Вот, например: в Советской армии среди простых солдат встречаются весьма интеллигентные люди, в то время как многие командиры прямо-таки поражают своей некультурностью. Пришлось ограничиться ответом только на вторую часть его вопроса, притом объяснить это демократическим строем нашей страны, тем, что многие наши командиры — бывшие рабочие и крестьяне, получившие возможность учиться только после Октябрьской революции. Притом то, что он называет «некультурностью», не лишает людей таких достоинств, как смелость, мужество, военные способности. Я сослался на исторические примеры, и в частности, на выдающегося наполеоновского полководца маршала Нея, начавшего службу рядовым в революционных войсках.

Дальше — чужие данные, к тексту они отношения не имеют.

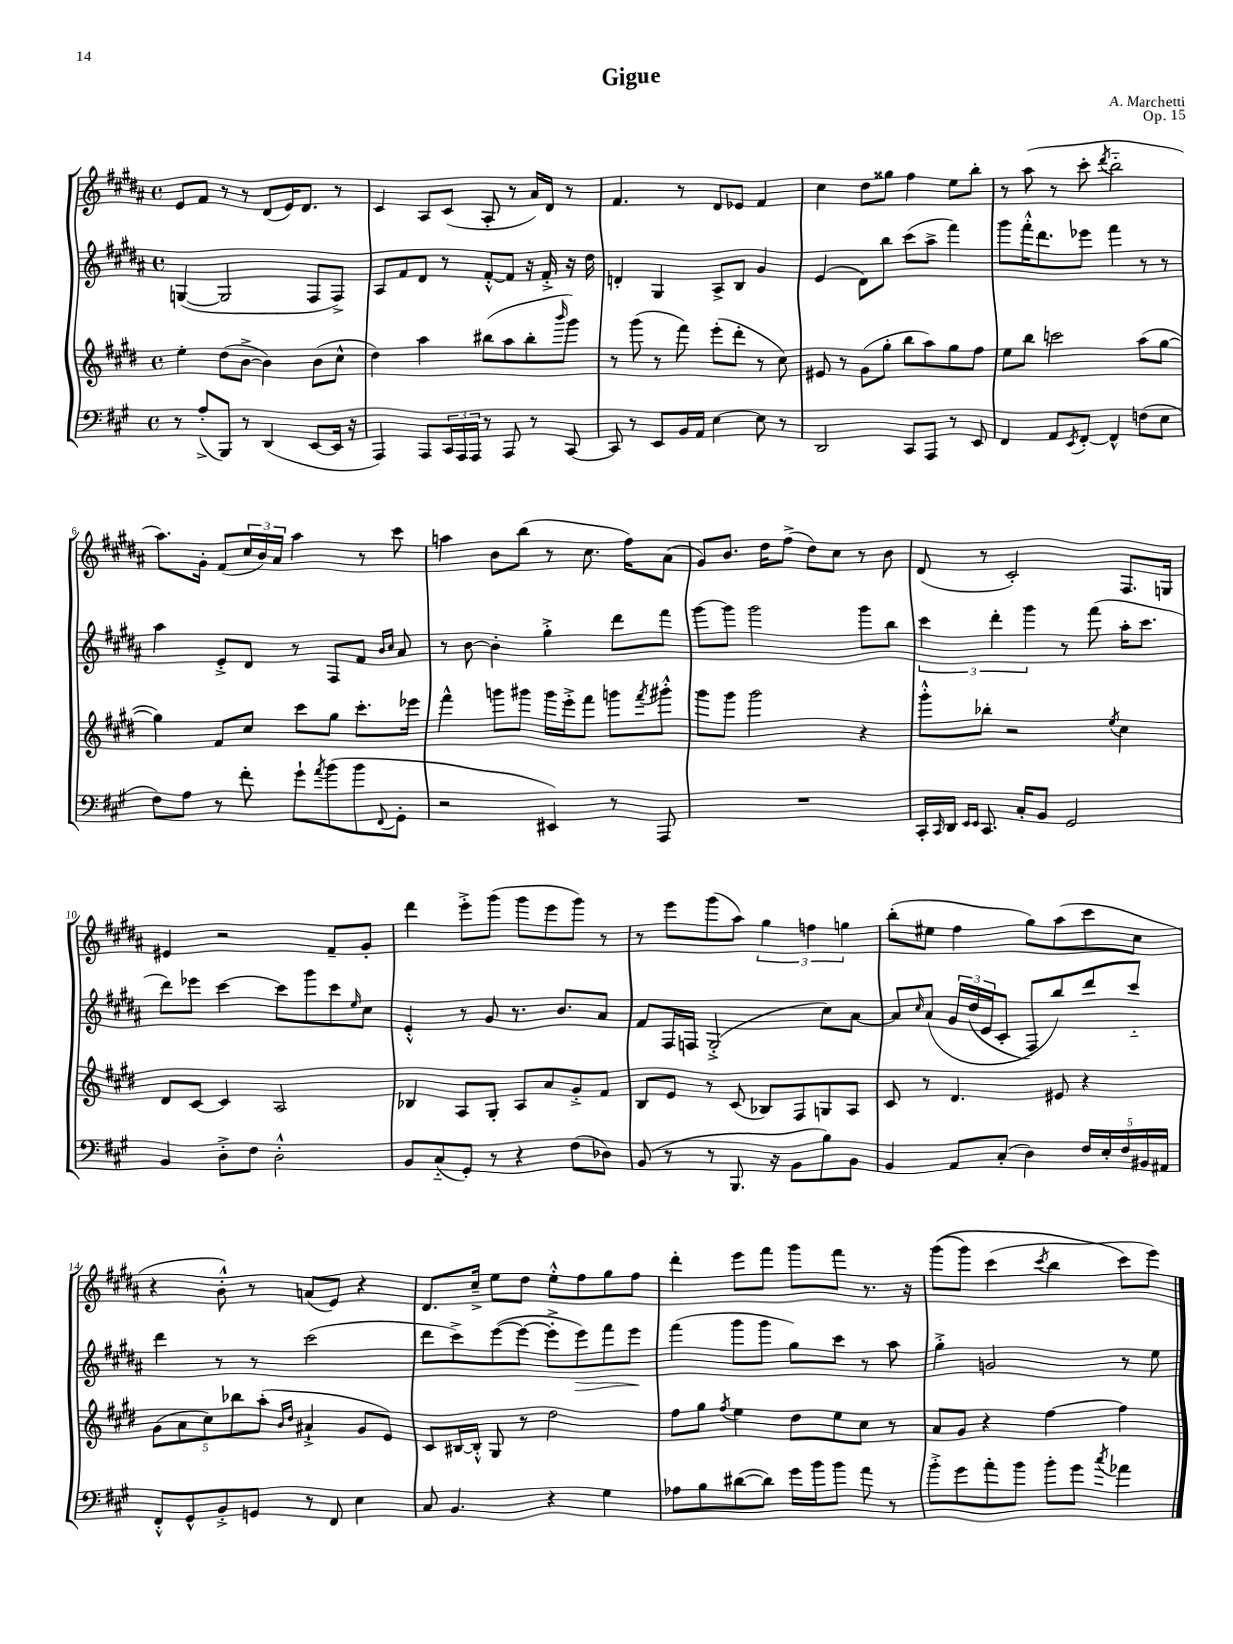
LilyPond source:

\header { title = "Gigue" composer = "A. Marchetti" opus = "Op. 15" }
<<
\new StaffGroup <<
\new Staff = "s0" {
    \clef treble \key b \major \defaultTimeSignature \time 4/4
    e'8 fis'8 r8 r8 dis'8( e'16) dis'8. r8 |
    cis'4 ais8 cis'8( ais8-. r8 ais'16) dis'16 r8 |
    fis'4. r8 dis'8 ees'8 fis'4 |
    cis''4 dis''8 gisis''8 fis''4 e''8 b''8-. |
    r8 ais''8( r8 cis'''8-. \acciaccatura { dis'''8 } b''2-_ |
    ais''8.) gis'16-. fis'8( \tuplet 3/2 { cis''16 b'16) ais'16 } ais''4 r8 cis'''8 |
    a''4 b'8 b''8( r8 cis''8. fis''16) ais'8( |
    gis'8) b'8. dis''16 fis''8->( dis''8) cis''8 r8 b'8 |
    dis'8( r8 cis'2-.) fis8. g16 |
    eis'4 r2 fis'8-- gis'8-. |
    dis'''4 e'''8-.-> gis'''8( gis'''8 e'''8 gis'''8) r8 |
    r8 e'''8 gis'''8( ais''8) \tuplet 3/2 { gis''4 f''4 g''4 } |
    b''8-.( eis''8 fis''4 gis''8) ais''8( cis'''8 cis''8 |
    r4 b'8-.-^) r8 a'8( e'8) r4 |
    dis'8. cis''16---> e''8 dis''8 e''8-.-^ fis''8 gis''8 fis''8 |
    dis'''4-. e'''8 fis'''8 gis'''8 fis'''8 r8. r16 |
    gis'''8(\( gis'''8) cis'''4( \acciaccatura { cis'''8 } b''4 cis'''8\) e'''8) \bar "|." |
}
\new Staff = "s1" {
    \clef treble \key b \major \defaultTimeSignature \time 4/4
    g4~( g2 fis8 fis8->) |
    ais8 fis'8 dis'8 r8 fis'8~-.-^ fis'8 r16 fis'16-.-> r16 dis''16 |
    d'4-. gis4 ais8-> b8 gis'4 |
    e'4( dis'8) b''8 cis'''8( ais''8-> fis'''4) |
    gis'''8 fis'''16-.-^ dis'''8. ees'''8 fis'''4 r8 r8 |
    ais''4 e'8-.-> dis'8 r8 fis8 fis'8 \grace { b'16 cis''16 } ais'8 |
    r8 b'8~ b'4-. gis''4-.-> dis'''8 fis'''8 |
    gis'''8~ gis'''8 gis'''2 gis'''8 b''8 |
    \tuplet 3/2 { cis'''4 dis'''4-. gis'''4 } r8 fis'''8( ais''16-. cis'''8. |
    dis'''8) ees'''8 cis'''4~ cis'''8 gis'''8 cis'''8 \grace { e''16 } cis''8 |
    e'4-.-^ r8 gis'8 r8. b'8. ais'8 |
    fis'8 fis16 f16 gis2-.->( cis''8) ais'8~ |
    ais'8 \grace { cis''16 } ais'8\( \tuplet 3/2 { gis'16 dis''16( e'16 } cis'8-. fis8-.) b''8\) dis'''8 cis'''8-_ |
    dis'''4 r8 r8 cis'''2( |
    dis'''8 cis'''8->) e'''8~( e'''8~ e'''8-.-> e'''8\>) fis'''8 e'''8\! |
    fis'''4( gis'''8 gis'''8 gis''8) cis'''8 r8 ais''8 |
    gis''4-.-> g'2 r8 e''8 \bar "|." |
}
\new Staff = "s2" {
    \clef treble \key e \major \defaultTimeSignature \time 4/4
    e''4-. dis''8( b'8~-> b'4) b'8( cis''8-^ |
    dis''4) a''4 bis''8( a''8 bis''8-. \grace { b'''16 } gis'''8) |
    r8 gis'''8( r8 fis'''8) e'''8-.( dis'''8-. r8 cis''8) |
    eis'8 r8 gis'8( gis''8-. b''8 a''8) gis''8 fis''8 |
    e''8 b''8 c'''2 a''8( gis''8~ |
    gis''4) fis'8 cis''8 cis'''8 gis''8 cis'''8.-. ees'''16 |
    fis'''4-^ g'''8 gis'''8 gis'''16 e'''16-.-> fis'''8 g'''8 \acciaccatura { fis'''8 } gis'''8-.-^ |
    gis'''8 gis'''8 gis'''2 r4 |
    gis'''8-.-^ bes''8-. r2 \acciaccatura { e''8 } cis''4 |
    dis'8 cis'8~ cis'4 a2 |
    bes4 a8 gis8-. a8 a'8 gis'8-.-> fis'8 |
    b8 e'8 r8 cis'8( bes8) fis8 g8 a8 |
    cis'8 r8 dis'4. eis'8 r4 |
    \tuplet 5/4 { gis'8( a'8 cis''8) bes''8 a''8-.( } \grace { b'16 dis''16 } ais'4-!-> gis'8 e'8) |
    cis'8 bis16~ bis16-.-^ gis8 r8 dis''2 |
    fis''8 gis''8 \acciaccatura { fis''8 } e''4 dis''8 e''8 cis''8 r8 |
    a'8 gis'8 r4 fis''4~ fis''4 \bar "|." |
}
\new Staff = "s3" {
    \clef bass \key a \major \defaultTimeSignature \time 4/4
    r8 a8-.->( b,,8) r8 d,4( e,8~ e,16 r16 |
    a,,4) a,,8 \tuplet 3/2 { cis,16 a,,16 a,,16 } r8 a,,8 r8 cis,8~ |
    cis,8 r8 e,8 b,16 a,16 e4~ e8 r8 |
    d,2 cis,8 a,,8 r8 e,8 |
    fis,4 a,8 \acciaccatura { e,8 } fis,8~-. fis,4-^ f8( e8 |
    fis8) a8 r8 fis'8-. gis'8-! \acciaccatura { a'8 } b'8( b'8 \appoggiatura { fis,8 } gis,8-. |
    r2 eis,4) r8 a,,8 |
    R1 |
    cis,16-. \grace { cis,16 } d,16 \grace { e,16 e,16 } cis,8. cis16-. b,8 gis,2 |
    b,4 d8-.-> fis8 d2-.-^ |
    b,8 cis8-_( gis,8-.) r8 r4 fis8( des8) |
    b,8( r8 r8 b,,8. r16 b,8 b8) b,8 |
    b,4 a,8 cis8-.( d4) \tuplet 5/4 { fis16 e16-. fis16 bis,16 ais,16 } |
    fis,8-.-^ gis,8-^ b,8-.-> g,8 r8 fis,8 e4 |
    cis8 b,4. r4 gis4 |
    aes8 b8 dis'8~( dis'8) gis'16 b'16 b'8 a'8 r8 |
    b'8-.-> gis'8 a'8-. b'8 b'8-. gis'8 \acciaccatura { cis''8 } aes'4 \bar "|." |
}
>>
>>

Егоров остался очень доволен моими объяснениями. Мало того что они были, как принято выражаться, «политически выдержанными», — они также польстили ему лично. Ведь он сам начал службу солдатом и получил офицерское звание. Значит, и он еще мог уподобиться славному французскому маршалу.
Дни моего пребывания в Духнове совпали с печальным для меня событием, о котором я узнал только спустя четверть века. 14 августа 1944 года погиб мой старший брат Мстислав — во Франции, сражаясь с немцами в составе польского бронедивизиона генерала Мачека. Брат был убит в Нормандии, будучи канониром 1-го полка зенитной артиллерии этого дивизиона, и похоронен на поле боя. Ему было сорок с небольшим лет.
* * *
Пребывание в Духнове кончилось очень скоро. Весь взвод перевели в Седлец, где наш 13-й батальон задержался еще на некоторое время. И вдруг здесь у меня произошел приступ невероятной, безрассудной любви к Польше — настолько сильный, что я всерьез подумывал «бросить все» — то есть, собственно, дезертировать — и остаться на этой польской земле, невзирая на последствия, какие будет иметь этот отчаянный шаг[2].
Происходя из обрусевшей польской семьи, три поколения которой были русскими патриотами, беззаветно преданными своей российской родине, не зная польского языка, попав в Польшу впервые в жизни уже немолодым человеком, я не чувствовал тем не менее себя здесь иностранцем.
В нашей семье такие «атавистические» проявления обнаруживались не только у меня. Родные рассказывали, что мой отец, отдавший жизнь за Россию, в ранней молодости проявлял полонистические тенденции.
Мой старший брат Мстислав также в ранней юности «страдал полонизмом». После кризиса, который он перенес — в советское время — в отношениях со своей родиной, он перешел в католичество и нелегально эмигрировал во Францию вслед за неудачной попыткой официально перейти в польское подданство.